At this juncture, it seems timely to get out in the fresh air and cleanse our palate with a little kale. After all, Communal Juicing did include something described in the exhibition text as "a live, durational performance work with two masticating actors and a cold press Omega 8006 juicer". So we walk 100 metres around the corner to a hipster hotel—all concrete and flattering photo booths, pot plants, and low clicky electronic music—to buy something to drink from their juice hatch.

photo 5

Matthew with his juice. Photo by the author.

"I was going out with a girl who was really into juicing," says Matthew after a fairly in-depth conversation with the woman behind the counter about her Model 280 Norwalk juicer. "I think I realised that this abjection would act on a micro scale.
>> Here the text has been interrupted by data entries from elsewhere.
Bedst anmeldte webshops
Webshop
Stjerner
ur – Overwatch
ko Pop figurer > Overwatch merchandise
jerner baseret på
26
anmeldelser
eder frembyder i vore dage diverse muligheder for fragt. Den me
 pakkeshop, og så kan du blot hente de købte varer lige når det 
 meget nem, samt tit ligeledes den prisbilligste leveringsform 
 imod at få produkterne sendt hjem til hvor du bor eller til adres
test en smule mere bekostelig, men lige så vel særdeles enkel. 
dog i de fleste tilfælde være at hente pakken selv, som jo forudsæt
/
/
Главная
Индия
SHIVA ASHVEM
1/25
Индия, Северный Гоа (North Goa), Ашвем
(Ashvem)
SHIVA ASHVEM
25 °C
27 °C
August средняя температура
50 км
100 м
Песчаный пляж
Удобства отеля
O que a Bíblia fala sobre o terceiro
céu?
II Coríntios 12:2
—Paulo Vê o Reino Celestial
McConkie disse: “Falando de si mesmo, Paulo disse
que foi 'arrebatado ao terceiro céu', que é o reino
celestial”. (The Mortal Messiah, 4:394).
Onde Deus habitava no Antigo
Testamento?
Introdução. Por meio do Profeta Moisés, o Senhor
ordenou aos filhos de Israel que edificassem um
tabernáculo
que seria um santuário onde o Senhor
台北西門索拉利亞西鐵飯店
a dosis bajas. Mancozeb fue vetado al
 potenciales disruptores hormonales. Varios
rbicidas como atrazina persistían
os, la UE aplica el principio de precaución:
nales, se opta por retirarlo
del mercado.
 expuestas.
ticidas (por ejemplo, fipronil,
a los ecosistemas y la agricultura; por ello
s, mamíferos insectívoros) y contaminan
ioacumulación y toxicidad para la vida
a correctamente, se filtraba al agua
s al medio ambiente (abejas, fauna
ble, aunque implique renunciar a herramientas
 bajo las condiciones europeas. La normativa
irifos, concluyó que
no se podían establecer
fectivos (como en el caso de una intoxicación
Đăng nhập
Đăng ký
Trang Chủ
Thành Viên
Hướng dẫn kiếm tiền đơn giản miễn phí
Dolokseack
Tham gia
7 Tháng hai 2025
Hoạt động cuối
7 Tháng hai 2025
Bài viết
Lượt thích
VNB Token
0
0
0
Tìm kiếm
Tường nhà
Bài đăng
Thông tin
Juicing takes food and puts it through a process. Out of one end comes juice, and out of the bottom you get this abject, shitty pulp."

"People drink juice because it's good for them," he continues, a bottle of liquefied kale, ginger and cucumber in his hand. "But why do they want to do something that's good for them? If you die fat and young, it makes no difference. If you die healthy and old, it makes no difference. It doesn't matter. Post-Enlightenment, after we've put truth and God and objectivity out of the way, it doesn't really matter what you're doing. All that's left is taste and presentation."

And perhaps that's true. When it comes to the basics, when you strip life down to its aliments, maybe all that separates a juice bar from a greasy spoon is taste and presentation.